Madison’s Rebuttal to
“the Earth Belongs to the Living” Precept
4 February 1790

Editorial Note

JM’s cogent reply to Jefferson’s famous 6 September 1789 letter with its radical proposition that “the earth belongs to the living, not to the dead,” now needs little introduction to the serious scholar. Yet there were generations of Americans who studied Jefferson without knowledge of Madison’s philosophical chiding of his fellow Virginian; an oversight corrected since the 1940s by the scholarship of (among others) Adrienne Koch, Dumas Malone, and Merrill Peterson. Jefferson clearly believed the statement important and carried his letter from France to America, then mentioned it to JM when they met at Monticello, but forgot to hand it over. Not until 9 January 1790 did Jefferson send it forward (PJM description begins William T. Hutchinson et al., eds., The Papers of James Madison (vols. 1–10, Chicago, 1962–77; vols. 11—, Charlottesville, Va., 1977—). description ends , XII, 382–87, 469). Professor Koch devoted an entire chapter to an analysis of the two letters and concluded: “The impression one gathers here—an impression reinforced in other exchanges—is that Jefferson is more speculative and more daring in putting forward dynamic generalizations, and that Madison is the more astute politician” (Koch, Madison and Jefferson, p. 63). Probably no exchange of letters between the two men better exemplifies their admiration and respect for the qualities of mind which each found in the other, and thus helps explain the basis for one of the greatest friendships in our history.

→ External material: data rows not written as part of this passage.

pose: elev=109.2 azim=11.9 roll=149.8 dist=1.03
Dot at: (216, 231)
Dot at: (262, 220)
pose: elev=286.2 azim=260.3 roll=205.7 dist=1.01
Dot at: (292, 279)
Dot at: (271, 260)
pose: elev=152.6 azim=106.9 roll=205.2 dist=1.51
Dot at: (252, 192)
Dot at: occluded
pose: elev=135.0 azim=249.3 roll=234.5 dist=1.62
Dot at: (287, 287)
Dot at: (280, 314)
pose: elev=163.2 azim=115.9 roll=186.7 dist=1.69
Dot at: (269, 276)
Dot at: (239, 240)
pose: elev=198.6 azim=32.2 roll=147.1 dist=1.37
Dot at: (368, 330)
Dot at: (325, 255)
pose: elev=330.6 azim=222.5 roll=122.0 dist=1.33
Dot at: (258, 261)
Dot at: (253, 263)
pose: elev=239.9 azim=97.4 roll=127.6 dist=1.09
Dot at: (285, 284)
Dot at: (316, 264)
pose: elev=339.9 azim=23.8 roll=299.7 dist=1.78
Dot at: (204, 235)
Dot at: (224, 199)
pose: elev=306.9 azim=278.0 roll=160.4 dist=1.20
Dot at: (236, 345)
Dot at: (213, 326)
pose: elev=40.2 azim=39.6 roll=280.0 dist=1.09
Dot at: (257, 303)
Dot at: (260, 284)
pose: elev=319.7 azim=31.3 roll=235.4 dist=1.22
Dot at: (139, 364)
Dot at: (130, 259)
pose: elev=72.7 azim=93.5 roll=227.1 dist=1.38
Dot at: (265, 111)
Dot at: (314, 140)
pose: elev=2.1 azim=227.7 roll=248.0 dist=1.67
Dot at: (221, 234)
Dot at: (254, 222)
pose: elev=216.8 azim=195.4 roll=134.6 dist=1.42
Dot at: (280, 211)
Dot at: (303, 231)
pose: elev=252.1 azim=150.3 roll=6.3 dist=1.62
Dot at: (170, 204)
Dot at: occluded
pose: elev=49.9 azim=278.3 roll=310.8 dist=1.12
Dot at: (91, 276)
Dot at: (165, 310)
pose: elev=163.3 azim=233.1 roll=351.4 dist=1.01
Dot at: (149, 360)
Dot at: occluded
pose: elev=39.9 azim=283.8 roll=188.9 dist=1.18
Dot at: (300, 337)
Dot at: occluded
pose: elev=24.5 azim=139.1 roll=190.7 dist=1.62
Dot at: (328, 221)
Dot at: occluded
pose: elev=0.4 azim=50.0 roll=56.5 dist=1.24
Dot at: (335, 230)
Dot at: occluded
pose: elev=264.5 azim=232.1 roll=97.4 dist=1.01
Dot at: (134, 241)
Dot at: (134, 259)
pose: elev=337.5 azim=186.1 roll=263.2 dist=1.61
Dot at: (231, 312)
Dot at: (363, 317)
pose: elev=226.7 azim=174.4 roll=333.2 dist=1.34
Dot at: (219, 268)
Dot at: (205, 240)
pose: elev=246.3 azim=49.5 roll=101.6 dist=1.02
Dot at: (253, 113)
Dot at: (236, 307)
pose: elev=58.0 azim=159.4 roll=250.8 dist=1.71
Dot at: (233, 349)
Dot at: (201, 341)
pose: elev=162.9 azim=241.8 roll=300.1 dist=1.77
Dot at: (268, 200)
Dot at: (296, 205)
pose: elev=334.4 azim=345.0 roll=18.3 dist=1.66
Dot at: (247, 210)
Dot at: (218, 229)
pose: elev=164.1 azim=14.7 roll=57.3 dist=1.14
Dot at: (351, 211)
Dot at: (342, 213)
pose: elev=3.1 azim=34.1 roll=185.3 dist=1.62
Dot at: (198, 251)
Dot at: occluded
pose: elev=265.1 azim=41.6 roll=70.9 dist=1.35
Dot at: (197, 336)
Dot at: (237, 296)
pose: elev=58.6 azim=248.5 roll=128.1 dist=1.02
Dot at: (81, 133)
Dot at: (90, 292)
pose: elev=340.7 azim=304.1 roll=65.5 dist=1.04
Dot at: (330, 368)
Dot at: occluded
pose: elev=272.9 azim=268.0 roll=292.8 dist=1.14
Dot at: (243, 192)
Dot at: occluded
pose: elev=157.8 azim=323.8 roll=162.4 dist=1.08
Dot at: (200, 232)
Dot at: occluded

Ordinarily the editors would have published only the RC and called attention to important variations from the Tr in footnotes, but in this instance the letter is of such importance, and the revisions are so numerous, that publication of both texts is warranted. Had JM wanted a copy merely for his personal use, he would have been content with a verbatim transcript. However, JM scarcely left a single sentence from the original letter untouched. In making his revisions (which are all stylistic and do not affect the substance of the ideas expressed), JM surely anticipated the eventual publication of this important statement of his political philosophy.